Enquanto alguns poucos estavam felizes abrindo presentes, ainda confraternizando com parentes, outros muitos exerciam suas duras obrigações de trabalho. Imposto ao 25 de dezembro como o dia do nascimento, do advento, da salvação para os crentes em Cristo e à supérflua felicidade promovida pela troca de bens materiais, o Natal está longe de ser igual à todos. O último, por exemplo, foi, no mínimo, desolador para a família de Luiz Carlos Ruas, vendedor ambulante das entradas da estação Dom. Pedro II, na zona central de São Paulo, e que carinhosamente era conhecido como "Índio".

Imagem: Jornalistas Livres

No alto de seus 54 anos, sendo 20 desses ali naquela região, Índio, segundo relatos, estava para ir embora quando se deparou com uma cena recorrente e que levanta muita discussão, um bate boca entre dois jovens e um morador de rua homossexual. Ainda de acordo com relatos, um dos rapazes, sem pudor algum, urinou na frente de todos, uma cena que causaria incômodo à qualquer um, mas que pouquíssimas pessoas teriam coragem de intervir ou falar algo, ainda mais sabendo que um deles portava um soco inglês na mão.
Bem distante dessa lógica, de forma corajosa e audaciosa, bem peculiar de alguém que luta contra um dos maiores males da Humanidade, já discutido por Platão há milhares de anos em o "Mito da Caverna", quando estar dentro dessa caverna é também considerado conservadorismo, o morador de rua homossexual resolveu falar, reclamou da situação e em troca recebeu a ação da intolerância, os muitos xingamentos e pontapés.
Diante disso, Índio quis lutar, foi a frente na defesa, não de um homossexual, mas do correto, já que a ação de urinar em público é, no mínimo, falta de respeito e educação.
Índio foi duramente espancado pelos dois jovens.
Índio, na esperança de encontrar alguém que pudesse ajuda-lo correu para o interior da estação.
Índio esperava ajuda, até mesmo, dos omissos e perseguidores de trabalhadores honestos, os agentes de segurança do Metrô que só chegaram uma hora depois do ocorrido.
Índio, assim como do lado de fora, quando o morador de rua foi o único a falar algo sobre a desrespeitosa ação dos rapazes, apenas deu de cara com mais espectadores.
Índio morreu e pagou por estar, em apenas um dia, dia de Natal, mesmo que por aquele momento, do lado de um morador de rua homossexual, além de ser um marginalizado ambulante.

Índio esteve, até a sua morte, do lado "errado" da sociedade. O lado dos segregados e oprimidos.

Sua viúva e companheira de trabalho só não estava com ele quando houve o homicídio, por estar em casa preparando, devido a data, um jantar especial, uma ceia singela, já que eles só tinham um ao outro.
Compartilhe:

Claudio Porto

Jornalista independente.

Deixe seu comentário:

1 comments so far,Add yours

  1. É Claudio, infelizmente fatos como esse acontecem e na invisibilidade do pobre brasileiro, com muito mais frequência do que possamos imaginar, este caso veio á tona por conta de ser num local de grande movimento, mas há muitos casos assim que nem são noticiados.
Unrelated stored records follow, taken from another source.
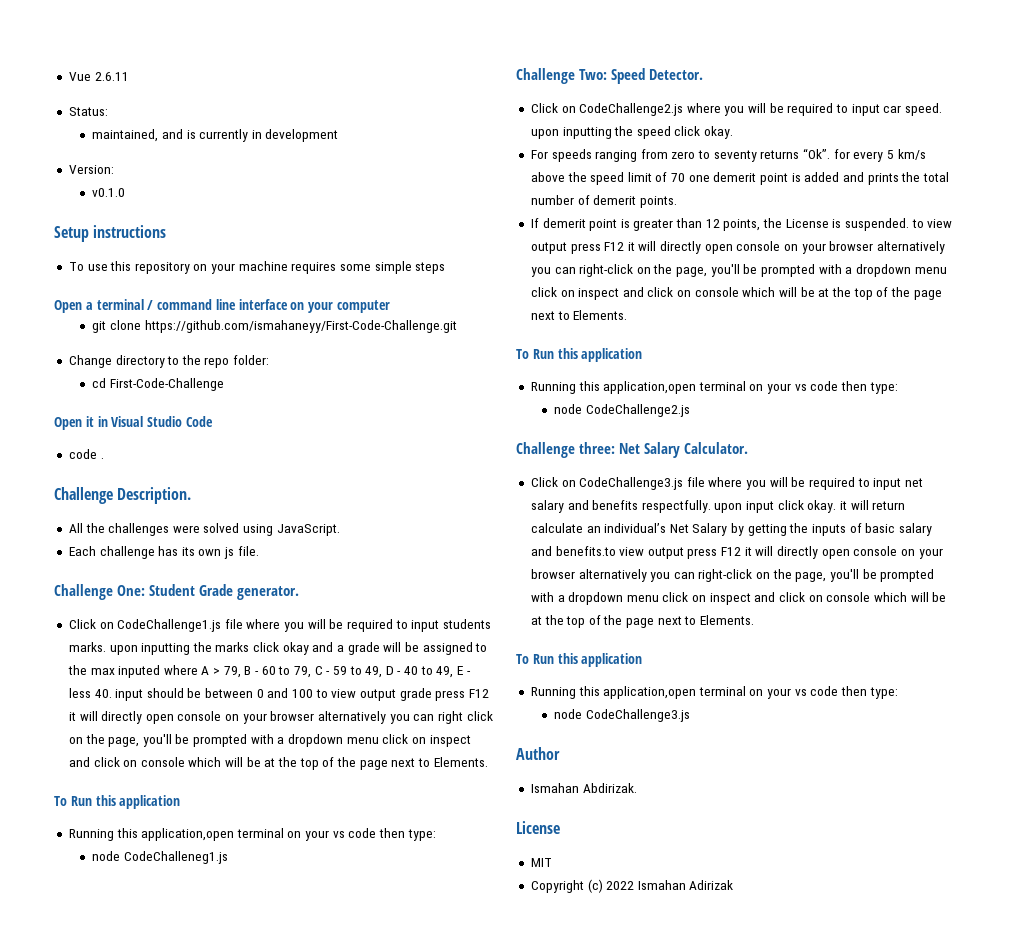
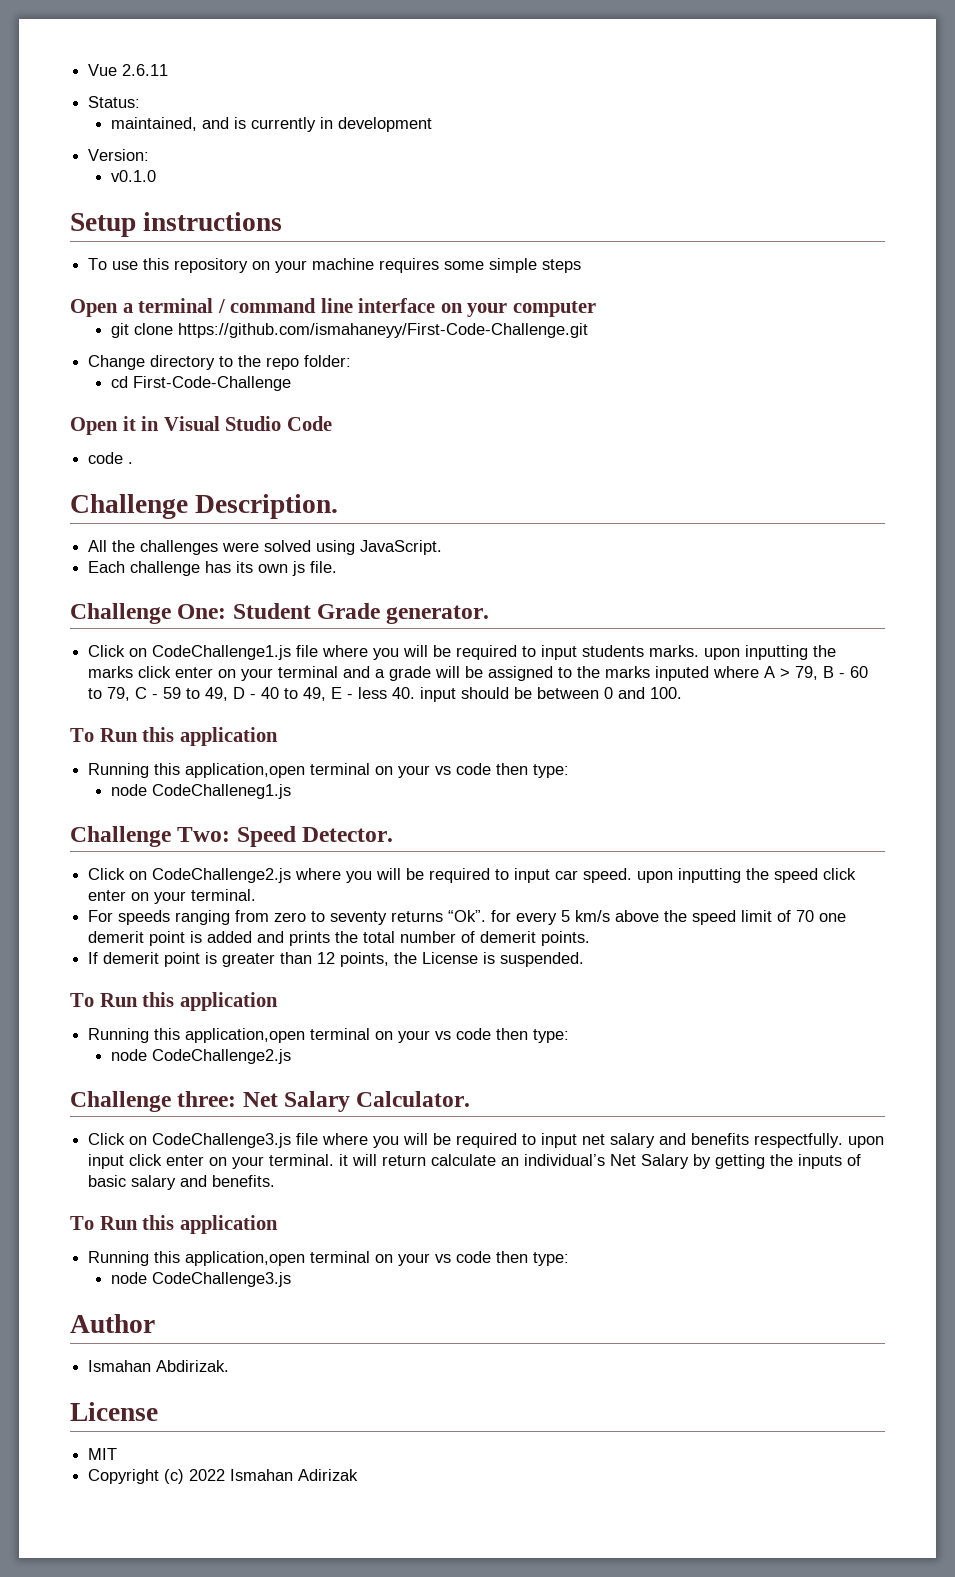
[282,642,309,655] okay -> [175,666,339,681] enter on your terminal
[90,668,115,675] max -> [605,666,651,678] marks
[292,688,489,701] [68,711,493,724] [68,734,471,747] [68,757,488,770] 100 to view output grade press F12 it will directly open console on your browser alternatively you can right click on the page, you'll be prompted with a dropdown menu click on inspect and click on console which will be at the top of the page next to Elements. -> [650,687,683,699] 100.
[704,126,734,139] okay. -> [88,889,257,904] enter on your terminal.
[911,219,953,228] [530,241,945,254] [530,264,947,277] [530,287,942,300] [530,310,628,320] to view output press F12 it will directly open console on your browser alternatively you can right-click on the page, you'll be prompted with a dropdown menu click on inspect and click on console which will be at the top of the page next to Elements. -> (585, 959) none
[807,500,837,513] okay. -> [166,1154,335,1169] enter on your terminal.
[555,546,943,559] [530,569,935,582] [530,592,947,605] [530,615,755,628] benefits.to view output press F12 it will directly open console on your browser alternatively you can right-click on the page, you'll be prompted with a dropdown menu click on inspect and click on console which will be at the top of the page next to Elements. -> [212,1175,276,1187] benefits.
    Sua explanação foi brilhante, esses tipos de SERES (que na minha visão não são "humanos") que cometem tais barbáries, se julgam por (talvez) serem de uma "classe social" (ou seja, são idiotas) "diferente", creem com isso ser de uma "casta" diferente, "superior" em relação ao desfavorecido, ou em relação (como neste caso) a quem tem outra sexualidade que não a "comum" ou quem tem uma deficiência, ou quem é gordo, ou quem tem sotaque, enfim. E nisso se julgam "no direito" de cometer atos como esse, é triste que em 2016 vejamos isso e pensar que isso não retrocede, ao contrário, quanto mais acesso ás informações a sociedade tem, mais preconceito, mais ódio, mais o instinto animalesco (que me desculpem os animais) de alguns seres vivos bípedes aflora.

    Esse caso me deixou especialmente chocado, pois na minha vida, sempre que precisei, sim, trabalhei como ambulante e não me sinto em nada depreciado por isso. E numa situação como esta, eu teria A MESMA postura de Índio, poderia ser eu, morto agora, enfim, é muito doloroso.